Penalty Weights in QUBO Formulations: Permutation Problems

TL;DR

This paper investigates how to set penalty weights in QUBO formulations for permutation problems, proposing new static methods that improve solution feasibility and convergence in quantum optimization algorithms.

Contribution

It introduces novel static penalty weight calculation methods for permutation problems in QUBO, enhancing solution quality over existing approaches.

Findings

New static penalty weight methods outperform existing ones.

Improved feasibility of solutions in permutation QUBO problems.

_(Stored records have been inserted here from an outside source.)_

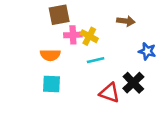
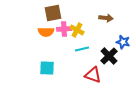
orange semicircle: (50, 55) -> (46, 32), moved
black cross: (133, 83) -> (109, 56), moved

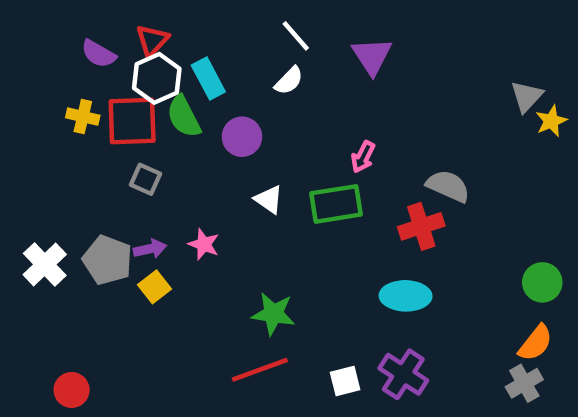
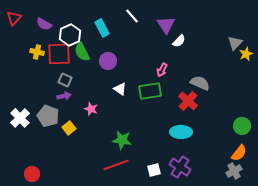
red triangle: (152, 40) -> (14, 18), moved
cyan rectangle: (208, 78) -> (102, 28), moved
white semicircle: (289, 81) -> (179, 41), moved
red cross: (421, 226) -> (188, 101), turned -30
purple arrow: (150, 249) -> (64, 96), moved

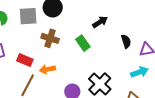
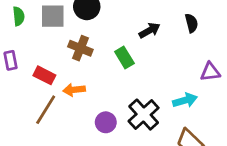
black semicircle: (126, 41) -> (191, 23), moved
cyan arrow: (139, 72) -> (185, 100), moved

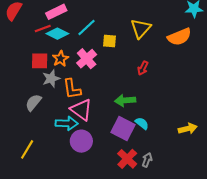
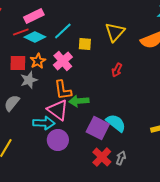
orange L-shape: (72, 89) -> (63, 90), moved
green arrow: (125, 100) -> (79, 101), moved
cyan semicircle: (142, 123) -> (116, 123), size x1.5

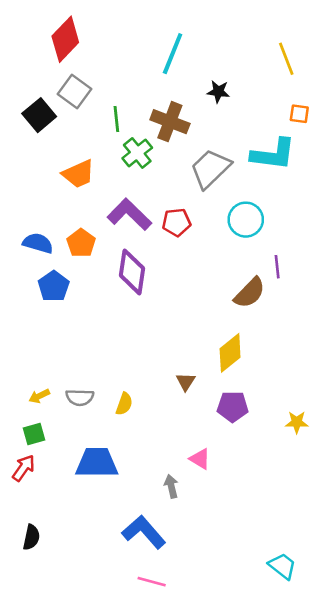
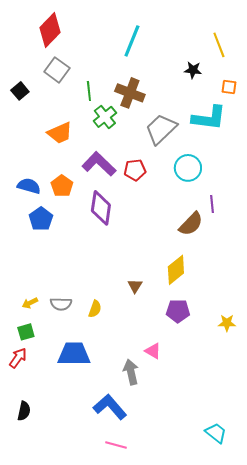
black star: (218, 92) -> (193, 70), moved
black square: (39, 115) -> (20, 91), moved, size x0.7
brown triangle: (186, 382) -> (135, 286), moved
gray arrow: (171, 486) -> (131, 372), size x1.4

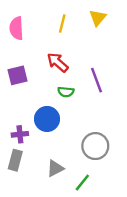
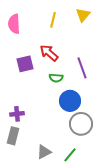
purple square: (18, 75) -> (25, 64), moved
blue circle: (47, 119) -> (70, 101), moved
gray triangle: (55, 168) -> (44, 152), moved

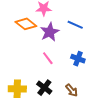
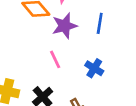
blue line: (75, 25) -> (100, 23), turned 63

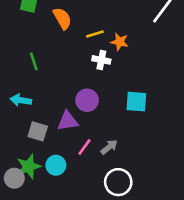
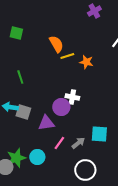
orange semicircle: (62, 18) -> (56, 44), moved
white cross: (101, 60) -> (72, 97), moved
cyan square: (136, 102) -> (99, 134), moved
gray square: (38, 131) -> (23, 112), moved

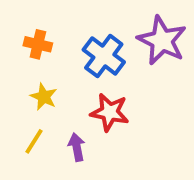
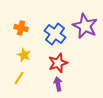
red star: (110, 112) -> (58, 63), turned -30
purple arrow: (77, 147) -> (58, 84), moved

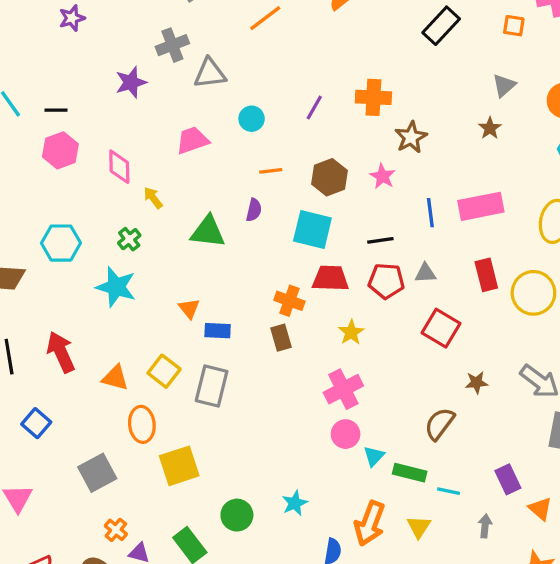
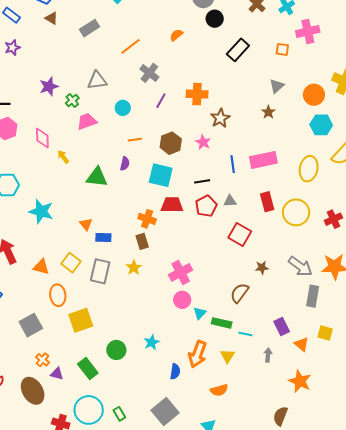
gray cross: (172, 45) -> (149, 73), moved, turned -30
green cross: (129, 239) -> (72, 100), moved
red pentagon: (386, 281) -> (206, 206), turned -30
yellow star: (351, 332) -> (134, 268), moved

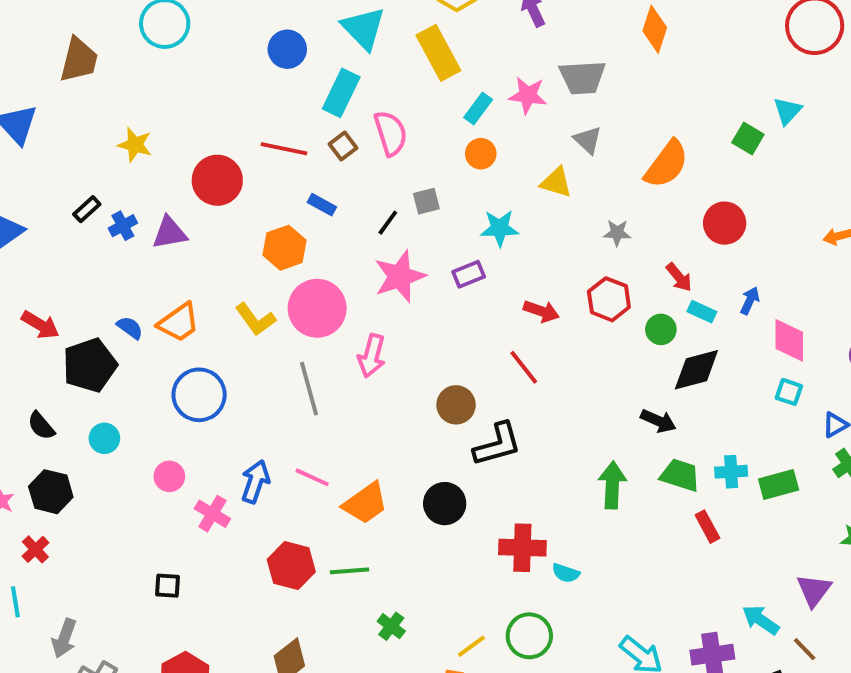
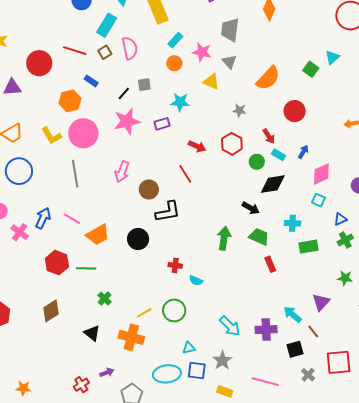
gray trapezoid: (583, 77) -> (230, 30), turned 95
pink star: (528, 95) -> (202, 52), moved
pink diamond: (789, 340) -> (321, 174), turned 60
pink arrow: (372, 356) -> (122, 172), moved
cyan cross: (731, 472) -> (292, 223), moved
red cross: (522, 548) -> (175, 265), size x0.6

Faster convergence with proposed penalty weights.

Abstract

Optimisation algorithms designed to work on quantum computers or other specialised hardware have been of research interest in recent years. Many of these solver can only optimise problems that are in binary and quadratic form. Quadratic Unconstrained Binary Optimisation (QUBO) is therefore a common formulation used by these solvers. There are many combinatorial optimisation problems that are naturally represented as permutations e.g., travelling salesman problem. Encoding permutation problems using binary variables however presents some challenges. Many QUBO solvers are single flip solvers, it is therefore possible to generate solutions that cannot be decoded to a valid permutation. To create bias towards generating feasible solutions, we use penalty weights. The process of setting static penalty weights for various types of problems is not trivial. This is because values that are too small will lead to infeasible solutions being returned by the solver while values that are too large may lead to slower convergence. In this study, we explore some methods of setting penalty weights within the context of QUBO formulations. We propose new static methods of calculating penalty weights which lead to more promising results than existing methods.